----- EXTRACTED RECORDS -----

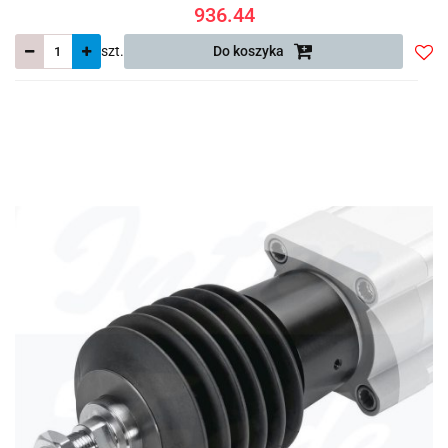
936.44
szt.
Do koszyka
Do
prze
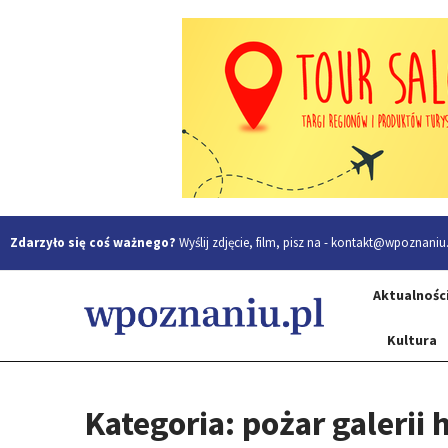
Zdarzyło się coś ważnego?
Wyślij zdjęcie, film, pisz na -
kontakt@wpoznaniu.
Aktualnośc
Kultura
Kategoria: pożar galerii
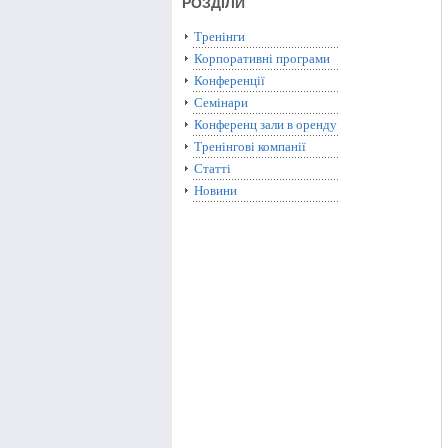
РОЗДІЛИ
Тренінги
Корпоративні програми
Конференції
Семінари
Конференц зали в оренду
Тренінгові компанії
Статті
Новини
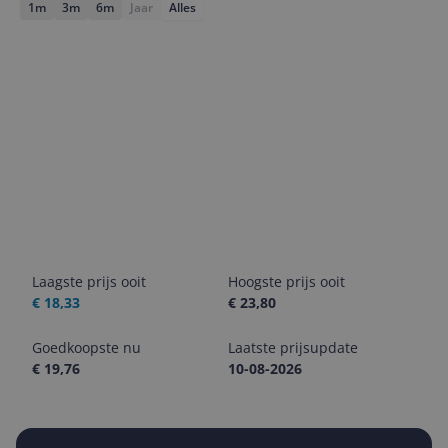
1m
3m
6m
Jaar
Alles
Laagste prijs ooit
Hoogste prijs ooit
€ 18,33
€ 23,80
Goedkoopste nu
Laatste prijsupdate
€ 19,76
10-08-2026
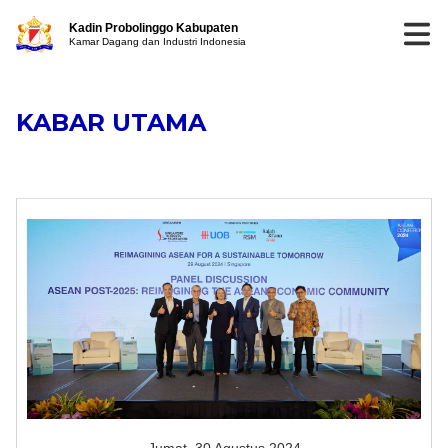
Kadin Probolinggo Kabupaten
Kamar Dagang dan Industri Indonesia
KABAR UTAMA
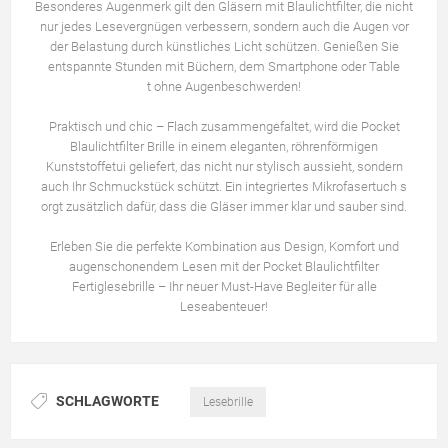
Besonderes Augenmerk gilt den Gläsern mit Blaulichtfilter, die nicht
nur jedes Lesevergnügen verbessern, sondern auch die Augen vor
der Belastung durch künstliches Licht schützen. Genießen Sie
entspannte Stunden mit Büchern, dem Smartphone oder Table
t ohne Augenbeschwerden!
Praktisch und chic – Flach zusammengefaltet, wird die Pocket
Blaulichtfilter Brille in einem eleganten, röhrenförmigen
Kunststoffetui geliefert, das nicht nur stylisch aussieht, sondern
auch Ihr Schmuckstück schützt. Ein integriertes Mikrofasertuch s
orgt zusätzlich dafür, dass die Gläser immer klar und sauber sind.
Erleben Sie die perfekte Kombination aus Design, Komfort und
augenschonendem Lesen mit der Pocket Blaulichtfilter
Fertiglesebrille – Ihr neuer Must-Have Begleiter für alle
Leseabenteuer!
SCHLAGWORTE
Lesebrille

-----

[WHAT THE EXERCISE ASKS]
Restate the listing word for word and drop the pictures.

[EXPECTED ANSWER]
936.44
szt.
Do koszyka
Do
prze
Zdarzyło się coś ważnego?
Wyślij zdjęcie, film, pisz na -
kontakt@wpoznaniu.
Aktualnośc
Kultura
Kategoria: pożar galerii
РОЗДІЛИ
Тренінги
Корпоративні програми
Конференції
Семінари
Конференц зали в оренду
Тренінгові компанії
Статті
Новини
1m
3m
6m
Jaar
Alles
Laagste prijs ooit
Hoogste prijs ooit
€ 18,33
€ 23,80
Goedkoopste nu
Laatste prijsupdate
€ 19,76
10-08-2026
Kadin Probolinggo Kabupaten
Kamar Dagang dan Industri Indonesia
KABAR UTAMA
Besonderes Augenmerk gilt den Gläsern mit Blaulichtfilter, die nicht
nur jedes Lesevergnügen verbessern, sondern auch die Augen vor
der Belastung durch künstliches Licht schützen. Genießen Sie
entspannte Stunden mit Büchern, dem Smartphone oder Table
t ohne Augenbeschwerden!
Praktisch und chic – Flach zusammengefaltet, wird die Pocket
Blaulichtfilter Brille in einem eleganten, röhrenförmigen
Kunststoffetui geliefert, das nicht nur stylisch aussieht, sondern
auch Ihr Schmuckstück schützt. Ein integriertes Mikrofasertuch s
orgt zusätzlich dafür, dass die Gläser immer klar und sauber sind.
Erleben Sie die perfekte Kombination aus Design, Komfort und
augenschonendem Lesen mit der Pocket Blaulichtfilter
Fertiglesebrille – Ihr neuer Must-Have Begleiter für alle
Leseabenteuer!
SCHLAGWORTE
Lesebrille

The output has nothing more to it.